I don't think it is the backtracking in general, I think it is the overuse of
backtracking.  When we branch while parsing we need to know with absolute
certainty that we are parsing the correct thing, or that we have just
encountered an error.  PyParsing does not make a distinction on exceptions
between "this is the wrong option" and "there is no option".
> 
> 
> 2. From your message:
> > At each stage we know exactly what tokens we need in order to continue
> > parsing, otherwise we have an error.  I think that it should 
> > be possible to give pyparsing this behaviour, but my attempts at 
> > analysing the source code have left me a bit lost at this point.
> >
> Well, in one sense, pyparsing already has this behavior - each parse
> expression contains its own idea of "what should come next", and they are in
> turn composed into more complex expressions.
> 
> Do you mean that pyparsing should explode its grammar down to the raw
> character level, to become more of a character-based state machine rather
> than the "recursive traverser of parsing expression objects" that it
> currently is?  Certainly, we could take the basic types such as
I am saying we need to make a greater distinction between terminals(Token:
Literal, Word, Regex, etc) and non terminals (ParseExpression:
And,Or,OneOrMore, etc).

More traditional parser/lexer libraries make this easy on the library
programmer by separating the two.  A lexer provides a stream of tokens, the
parser combines these tokens into a syntax.  This is more complicated for the
library user than the interface provided by PyParsing, so not something we
want to pursue too closely.

The key difference is that the traditional parser knows what state it needs to
move to based on what token is next in the token stream, consuming the token
when it reaches a terminal rule.  PyParsing is not aware of the current token
in the input stream in non terminal rules (ParseExpression objects) and so it
does not know which branch is the 'correct' one until it tries it and thus
needs to take all branches in turn until it finds one that works.  When there
is no correct branch, there is no way to determine if that is because the
input is wrong, or if we are in the wrong branch of a parent object.  The
assumption in the case that there is no correct branch is that we are
currently in a wrong branch, and we backtrack to the previous level instead of
knowing that we indeed have an error in the input.

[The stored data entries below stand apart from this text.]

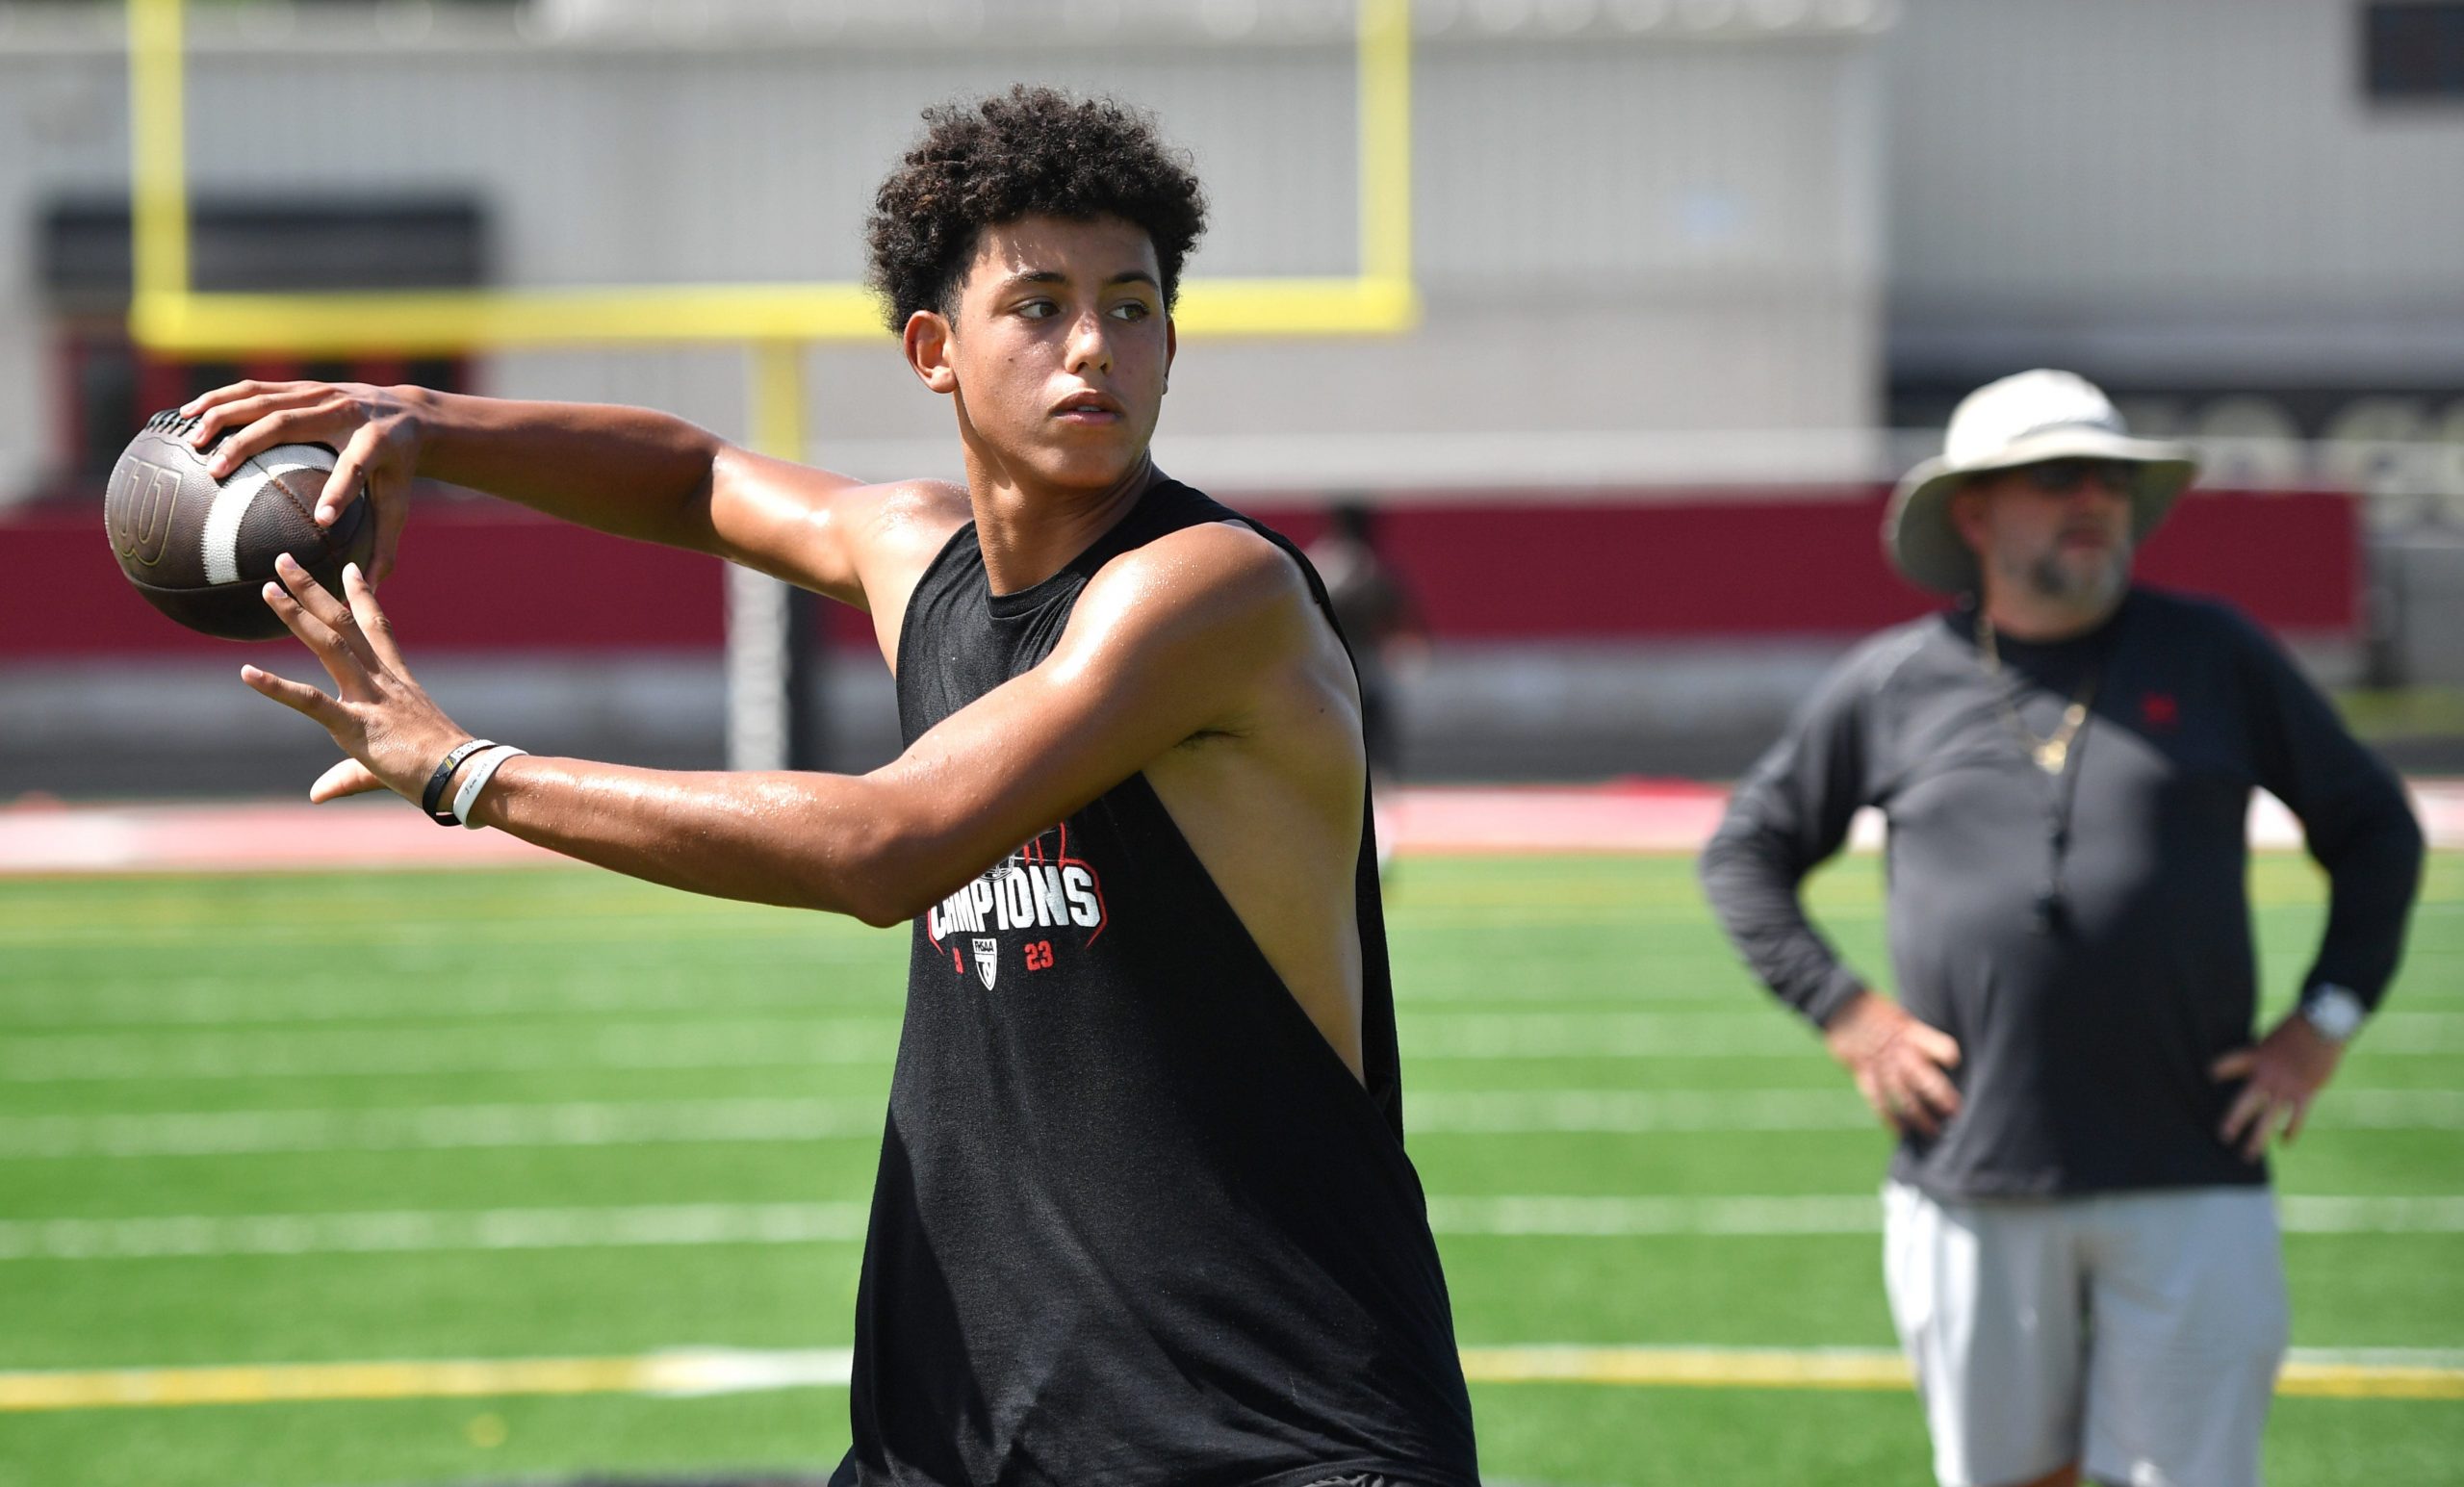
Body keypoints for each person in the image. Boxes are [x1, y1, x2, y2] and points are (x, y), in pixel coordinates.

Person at [185, 87, 1479, 1487]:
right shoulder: (918, 555)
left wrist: (469, 772)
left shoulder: (1205, 591)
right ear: (934, 348)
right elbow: (697, 480)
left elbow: (886, 844)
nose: (1094, 346)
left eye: (1133, 305)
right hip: (979, 1436)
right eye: (1038, 307)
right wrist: (424, 414)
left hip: (1269, 1434)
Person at [1698, 369, 2423, 1487]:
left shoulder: (2216, 655)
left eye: (2111, 478)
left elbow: (2375, 828)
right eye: (2056, 475)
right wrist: (1847, 1015)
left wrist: (2323, 1019)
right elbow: (1745, 852)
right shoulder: (1892, 681)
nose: (2093, 497)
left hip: (2193, 1165)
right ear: (1975, 513)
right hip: (1972, 1171)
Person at [1305, 502, 1428, 871]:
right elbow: (1408, 628)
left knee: (1330, 766)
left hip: (1324, 681)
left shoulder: (1317, 564)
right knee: (1377, 771)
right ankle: (1377, 848)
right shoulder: (1374, 570)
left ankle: (1337, 846)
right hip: (1368, 683)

A simple solution to this problem is to iterate through our options and call a
function which I will call 'match'.  If match returns True, then we know that
this object is the 'correct' branch.  The key difference between match and
parseImpl is in  what is considered success.  'And.match' has a significantly
different idea of success from 'And.parseImpl' in that we return True
(success) if the first sub-object matches, where as parseImpl only registers
success if all sub-objects due so as well.  This is an important distinction
to make because we are looking for the 'correct' branch, not a fully
successful parse.  'Or.match' returns True if any of its sub-objects return
True.  OneOrMore returns True if its sub-object returns True.  ZeroOrMore
always returns True.  Remember that match is used to gate entrance to a
sub-object's parseImpl; match returning True means "I am the correct path."

Terminals (Literal, Word, Regex, etc) do an actual test to see whether the
input stream matches and returns an appropriate value.

parseImpl would obviously then need to be modified to use this new information
and ultimately would be able to flag an error in the input at the location it
actually occurs.  

One problem with this approach is that we are at least doubling the number of
comparisons.  That may cancel out because of reducing the amount of
backtracking that is done.  If we do these modifications, we can look at
optimizations after we have something that works.  We may need to do some kind
of caching mechanism.

The other problem with this approach that I can think of is that it changes
the class of grammar that can be parsed with PyParsing.  It may be possible
that some grammar as defined with the current PyParsing will work, but because
of the definitive nature of this new mechanism may not.  I can't think of a
concrete example off the top of my head and am not even sure how to approach
definitively prove or disprove it.

I hope that was more coherent than my last message and gives you some ideas
about how we can proceed,
Chris